126) In a perfectly competitive market, smaller-than-efficient sized firms can exist in
A) the short run.
B) the long run.
C) both the short and long run.
D) the long run, and they will make positive economic profits.
E) both the short run and the long run, but they must reduce plant size to remain competitive.
127) Comparing the short-run and long-run profit-maximizing positions of a perfectly competitive firm, which statement is true?
A) Price will equal marginal cost in the short run, but not necessarily in the long run.
B) Economic profit may exist in the short run and in the long run.
C) The firm will produce at minimum average cost in both the short and long run.
D) Price should equal average cost in the long run, but not necessarily in the short run.
E) The firm may have unexploited economies of scale in both the short run and the long run.
128) Consider a perfectly competitive firm when its industry is in long-run equilibrium. In this case,
A) price is greater than marginal cost.
B) marginal revenue is greater than marginal cost.
C) price equals minimum short-run and long-run average total cost.
D) economic profits are greater than zero.
E) average fixed costs are at the maximum.
129) Consider a competitive industry in which firms are facing a continual decrease in demand for their product. In the long run
A) new firms will enter the industry and earn normal profits.

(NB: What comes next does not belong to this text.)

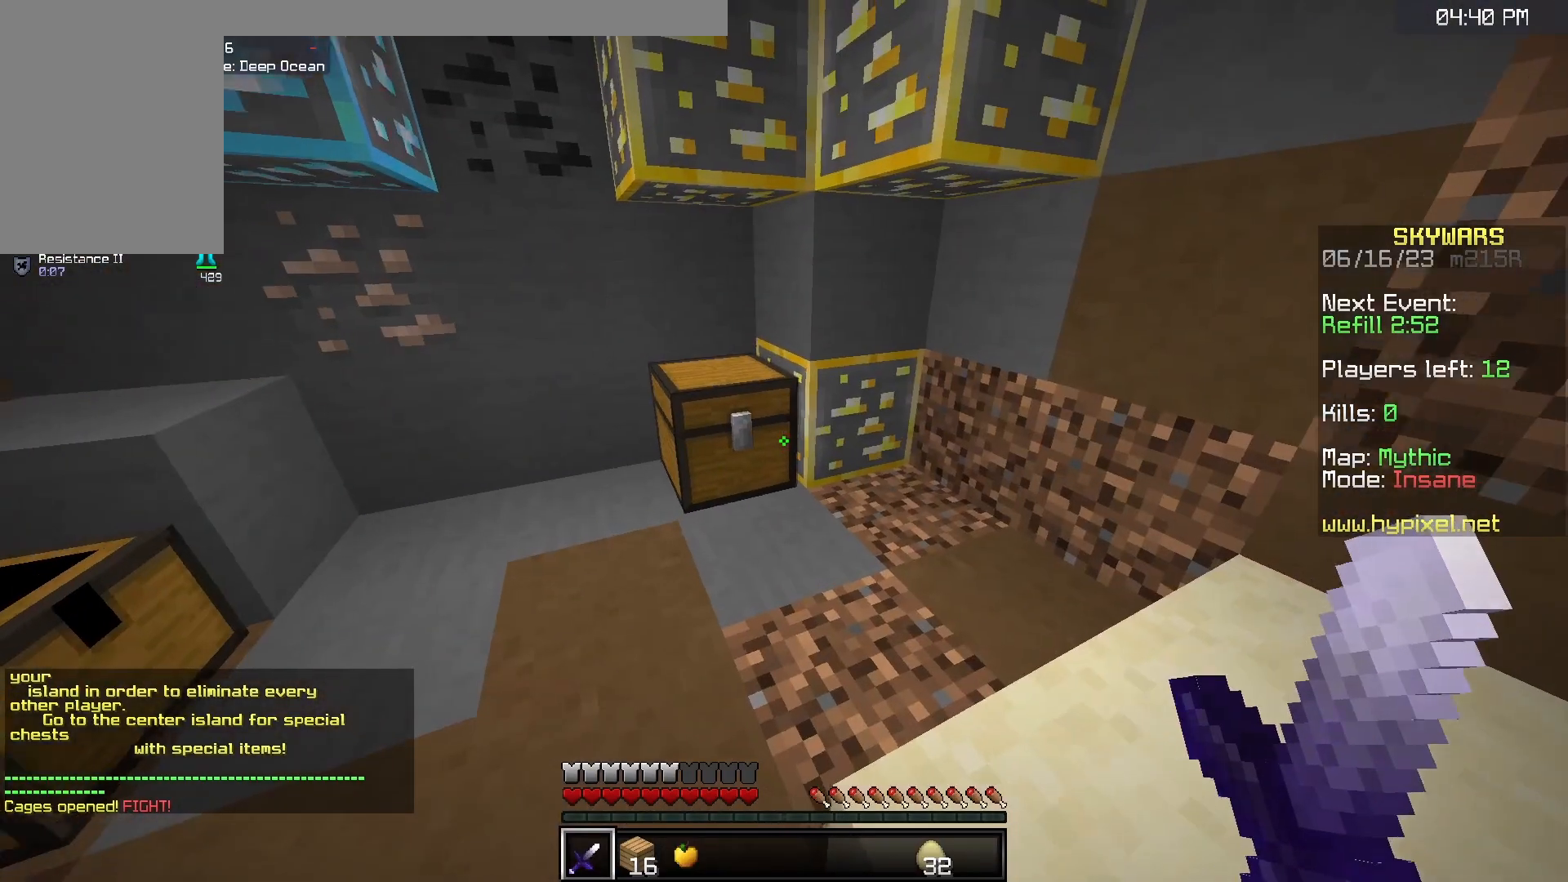
{"keys": [], "mouse": [], "events": [[117, "mouse_right", "up"]]}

B) existing firms will modernize plant and equipment in order to increase efficiency.
C) existing firms will expand output as a means of recovering losses.
D) firms will begin advertising in order to increase demand for their product.
E) capacity in the industry will gradually shrink as plant and equipment is not replaced.
130) Long-run equilibrium in a perfectly competitive industry is characterized by
A) internal economies of scale.
B) an output level at which firms’ SRATC curves are tangent to the downward sloping portion of their LRAC curves.
C) falling costs.
D) rising costs.
E) each firm producing at the minimum point on its LRAC curve.